(GIVEN DATA Opens)

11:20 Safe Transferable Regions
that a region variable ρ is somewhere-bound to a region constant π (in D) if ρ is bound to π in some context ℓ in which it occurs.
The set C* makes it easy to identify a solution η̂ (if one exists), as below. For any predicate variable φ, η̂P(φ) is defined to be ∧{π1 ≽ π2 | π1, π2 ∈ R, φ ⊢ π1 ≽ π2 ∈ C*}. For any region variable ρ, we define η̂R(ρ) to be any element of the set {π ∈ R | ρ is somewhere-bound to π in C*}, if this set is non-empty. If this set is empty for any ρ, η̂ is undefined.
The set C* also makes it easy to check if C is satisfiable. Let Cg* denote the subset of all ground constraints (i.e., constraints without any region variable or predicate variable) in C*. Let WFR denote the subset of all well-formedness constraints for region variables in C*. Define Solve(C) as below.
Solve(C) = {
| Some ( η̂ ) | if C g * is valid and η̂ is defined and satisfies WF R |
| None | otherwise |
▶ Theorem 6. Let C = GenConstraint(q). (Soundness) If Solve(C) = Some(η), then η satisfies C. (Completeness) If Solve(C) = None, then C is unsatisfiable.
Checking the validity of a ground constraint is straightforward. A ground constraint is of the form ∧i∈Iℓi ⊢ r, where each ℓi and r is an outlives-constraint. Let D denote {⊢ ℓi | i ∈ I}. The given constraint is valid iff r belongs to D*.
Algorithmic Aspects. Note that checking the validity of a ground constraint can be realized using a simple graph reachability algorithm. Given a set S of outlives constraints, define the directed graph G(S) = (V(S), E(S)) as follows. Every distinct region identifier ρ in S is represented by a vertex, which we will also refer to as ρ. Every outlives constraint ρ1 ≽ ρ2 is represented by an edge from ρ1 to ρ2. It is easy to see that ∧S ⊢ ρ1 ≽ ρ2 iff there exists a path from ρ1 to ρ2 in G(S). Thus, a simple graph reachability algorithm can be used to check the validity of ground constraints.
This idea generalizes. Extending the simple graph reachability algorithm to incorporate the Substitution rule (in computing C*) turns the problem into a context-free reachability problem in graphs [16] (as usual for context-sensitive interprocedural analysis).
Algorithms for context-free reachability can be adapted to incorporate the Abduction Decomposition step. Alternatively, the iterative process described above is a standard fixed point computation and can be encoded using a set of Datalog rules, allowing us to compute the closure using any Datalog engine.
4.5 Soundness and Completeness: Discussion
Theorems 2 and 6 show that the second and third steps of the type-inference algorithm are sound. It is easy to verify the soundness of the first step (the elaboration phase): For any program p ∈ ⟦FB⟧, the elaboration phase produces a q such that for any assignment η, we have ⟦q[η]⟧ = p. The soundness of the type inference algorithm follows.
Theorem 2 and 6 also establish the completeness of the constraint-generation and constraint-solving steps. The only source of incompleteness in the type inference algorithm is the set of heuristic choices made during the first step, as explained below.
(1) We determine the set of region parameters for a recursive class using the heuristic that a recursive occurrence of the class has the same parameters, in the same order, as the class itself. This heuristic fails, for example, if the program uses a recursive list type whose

(GIVEN DATA Closes)

§ **TASK DETAILS**: Output the lines above between the one holding "This idea generalizes." and the one holding "Theorem 2 and", inclusive, with nothing before or after them.

§ **SOLUTION**:
This idea generalizes. Extending the simple graph reachability algorithm to incorporate the Substitution rule (in computing C*) turns the problem into a context-free reachability problem in graphs [16] (as usual for context-sensitive interprocedural analysis).
Algorithms for context-free reachability can be adapted to incorporate the Abduction Decomposition step. Alternatively, the iterative process described above is a standard fixed point computation and can be encoded using a set of Datalog rules, allowing us to compute the closure using any Datalog engine.
4.5 Soundness and Completeness: Discussion
Theorems 2 and 6 show that the second and third steps of the type-inference algorithm are sound. It is easy to verify the soundness of the first step (the elaboration phase): For any program p ∈ ⟦FB⟧, the elaboration phase produces a q such that for any assignment η, we have ⟦q[η]⟧ = p. The soundness of the type inference algorithm follows.
Theorem 2 and 6 also establish the completeness of the constraint-generation and constraint-solving steps. The only source of incompleteness in the type inference algorithm is the set of heuristic choices made during the first step, as explained below.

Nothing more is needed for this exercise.